Monday, July 2, 2007

Hold the Cilantro

"Hold the cilantro, por favor, Ma'am," I exclaimed in my laconic southern accent. Insert akward pause, then follow with "Can you also hold the calories in this coke, too... Yes, I mean a diet coke."

This previous statement being publicized into the smoggy ether of Hollywoodland by yours truly has become quite a daily routine, much like brushing my teeth or turning down a saleswoman that is using her botox grin in attempt to persuade me to pay extra for a pair of blue jeans that are intentionally destroyed in order to look old. Apparently, all of the stores in L.A. west of Sepulveda have a pet mountian lion on hand just to streamline this very process of "distressing" denim.
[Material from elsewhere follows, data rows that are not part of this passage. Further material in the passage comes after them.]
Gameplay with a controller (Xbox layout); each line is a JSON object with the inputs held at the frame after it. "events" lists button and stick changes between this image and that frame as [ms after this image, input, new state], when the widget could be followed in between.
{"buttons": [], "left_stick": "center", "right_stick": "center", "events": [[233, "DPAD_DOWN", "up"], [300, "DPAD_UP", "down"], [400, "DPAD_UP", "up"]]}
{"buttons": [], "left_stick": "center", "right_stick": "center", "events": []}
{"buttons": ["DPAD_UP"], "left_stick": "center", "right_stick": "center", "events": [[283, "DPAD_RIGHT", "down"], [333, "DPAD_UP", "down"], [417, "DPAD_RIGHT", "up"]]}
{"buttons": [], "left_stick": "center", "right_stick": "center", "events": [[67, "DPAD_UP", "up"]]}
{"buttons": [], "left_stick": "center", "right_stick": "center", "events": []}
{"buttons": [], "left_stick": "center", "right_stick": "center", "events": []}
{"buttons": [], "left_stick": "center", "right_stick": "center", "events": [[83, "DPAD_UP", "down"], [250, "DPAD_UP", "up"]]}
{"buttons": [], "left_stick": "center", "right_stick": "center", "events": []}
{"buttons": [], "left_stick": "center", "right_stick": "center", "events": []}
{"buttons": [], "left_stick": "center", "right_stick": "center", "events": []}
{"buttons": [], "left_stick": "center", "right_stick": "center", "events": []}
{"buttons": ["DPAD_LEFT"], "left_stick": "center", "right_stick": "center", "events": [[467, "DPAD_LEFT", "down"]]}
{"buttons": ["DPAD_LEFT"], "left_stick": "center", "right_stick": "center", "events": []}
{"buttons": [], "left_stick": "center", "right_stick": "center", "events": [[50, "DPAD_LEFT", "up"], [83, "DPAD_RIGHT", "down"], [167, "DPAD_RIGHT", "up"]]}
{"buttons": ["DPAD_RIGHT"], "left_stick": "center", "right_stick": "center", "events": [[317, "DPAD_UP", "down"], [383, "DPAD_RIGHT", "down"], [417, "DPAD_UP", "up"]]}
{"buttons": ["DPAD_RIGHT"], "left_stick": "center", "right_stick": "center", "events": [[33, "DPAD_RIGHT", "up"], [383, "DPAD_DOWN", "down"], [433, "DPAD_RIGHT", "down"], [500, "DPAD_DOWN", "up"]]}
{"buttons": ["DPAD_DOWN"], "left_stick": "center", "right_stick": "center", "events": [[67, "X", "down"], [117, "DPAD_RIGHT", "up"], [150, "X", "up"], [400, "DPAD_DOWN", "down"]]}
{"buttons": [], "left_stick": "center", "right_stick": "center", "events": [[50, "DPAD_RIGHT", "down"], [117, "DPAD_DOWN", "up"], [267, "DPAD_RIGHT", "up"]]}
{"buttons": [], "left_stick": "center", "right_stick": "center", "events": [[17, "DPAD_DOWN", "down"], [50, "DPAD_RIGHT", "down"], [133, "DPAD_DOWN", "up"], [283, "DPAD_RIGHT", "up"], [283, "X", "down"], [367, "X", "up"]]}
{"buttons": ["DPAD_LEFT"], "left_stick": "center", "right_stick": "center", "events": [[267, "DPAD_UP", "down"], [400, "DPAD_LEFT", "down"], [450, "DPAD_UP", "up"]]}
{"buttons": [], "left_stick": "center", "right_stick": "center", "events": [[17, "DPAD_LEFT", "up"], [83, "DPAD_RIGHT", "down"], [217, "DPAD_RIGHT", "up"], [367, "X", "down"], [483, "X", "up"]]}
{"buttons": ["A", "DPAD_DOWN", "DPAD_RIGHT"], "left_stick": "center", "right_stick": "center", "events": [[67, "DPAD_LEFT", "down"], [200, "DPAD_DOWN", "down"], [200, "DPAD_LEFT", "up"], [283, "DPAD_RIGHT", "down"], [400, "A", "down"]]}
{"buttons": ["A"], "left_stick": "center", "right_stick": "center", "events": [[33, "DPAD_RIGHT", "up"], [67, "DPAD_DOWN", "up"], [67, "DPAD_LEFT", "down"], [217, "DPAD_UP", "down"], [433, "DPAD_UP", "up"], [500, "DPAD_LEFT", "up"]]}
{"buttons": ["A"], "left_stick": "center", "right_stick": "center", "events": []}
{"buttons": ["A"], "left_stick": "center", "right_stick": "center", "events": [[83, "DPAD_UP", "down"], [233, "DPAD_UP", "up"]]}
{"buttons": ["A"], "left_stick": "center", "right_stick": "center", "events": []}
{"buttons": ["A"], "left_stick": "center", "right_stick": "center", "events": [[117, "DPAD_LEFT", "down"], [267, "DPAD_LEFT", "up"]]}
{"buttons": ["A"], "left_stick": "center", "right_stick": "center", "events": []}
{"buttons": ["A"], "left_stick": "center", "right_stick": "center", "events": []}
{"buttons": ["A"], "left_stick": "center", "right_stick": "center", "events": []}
I personally enjoy the "just thrown from my vespa jeans" over the "mountain lion attack victim" look, but that's just a personal preference. As for the diet coke, I have become terribly vain in a terribly small window of time; narcissism ain't no thing. As for rain, KTLA told me that a downpour is scheduled for sometime in October. As for celebrity spottings: David Hasselhoff (being fed overpriced tortellini by his female escort), Jessica Alba (shopping for overpriced mountian lion attack jeans), Beck (deep fried snack food aisle at the local Von's), and a Busta Rhymes (obviously motivated to match his entire outfit with his cherry red cadillac convertible).